La Chine est le seul grand pays qui, jusqu’à récemment, a continué à appliquer une stratégie « zéro Covid ». Depuis le 7 décembre dernier, elle fait désormais machine arrière. D’autres pays, dont l’Australie, la Nouvelle-Zélande et Singapour, avaient également cherché à éliminer totalement le Covid de leur territoire en début de pandémie, mais tous avaient finalement abandonné cette approche. Les coûts sociaux et économiques croissants étaient devenus insoutenables, tout comme les efforts exigés… face à la prise de conscience que l’élimination locale du Covid ne pouvait être que transitoire.
En République populaire de Chine, la stratégie sanitaire qui s’appuyait sur des mesures comme les tests PCR de masse, la fermeture de villes et de provinces entières ou la mise en quarantaine de toute personne susceptible d’avoir été exposée au virus, est à son tour devenue impossible à tenir.
La dureté et souvent l’application arbitraire du zéro Covid a alimenté une fatigue et un ressentiment croissant au sein de la population, qui se sont traduits récemment par de grandes manifestations publiques.
----------------
▶ Exercices:
**a)** D'après le texte sur la stratégie zéro Covid en Chine, depuis quelle date la Chine fait-elle machine arrière ?
**b)** Reproduisez le passage du texte sur le zéro Covid qui commence par « En République populaire » et s'achève sur « grandes manifestations publiques. », en y renommant « la stratégie sanitaire » en « la politique sanitaire ».
Les données qui suivent proviennent d'une source distincte du texte.

▶ Données d'entrée:
----------------
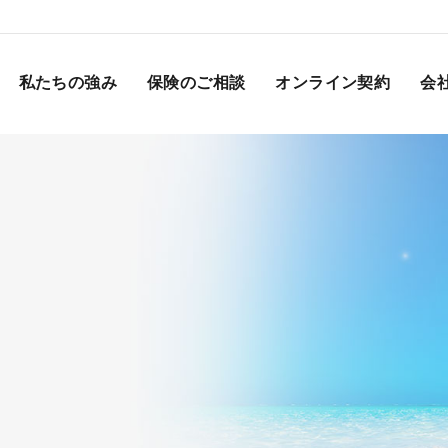
私たちの強み
保険のご相談
オンライン契約
会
----------------
▶ Réponses par exercice:
**a)** Depuis le 7 décembre dernier.

**b)**
En République populaire de Chine, la politique sanitaire qui s’appuyait sur des mesures comme les tests PCR de masse, la fermeture de villes et de provinces entières ou la mise en quarantaine de toute personne susceptible d’avoir été exposée au virus, est à son tour devenue impossible à tenir.
La dureté et souvent l’application arbitraire du zéro Covid a alimenté une fatigue et un ressentiment croissant au sein de la population, qui se sont traduits récemment par de grandes manifestations publiques.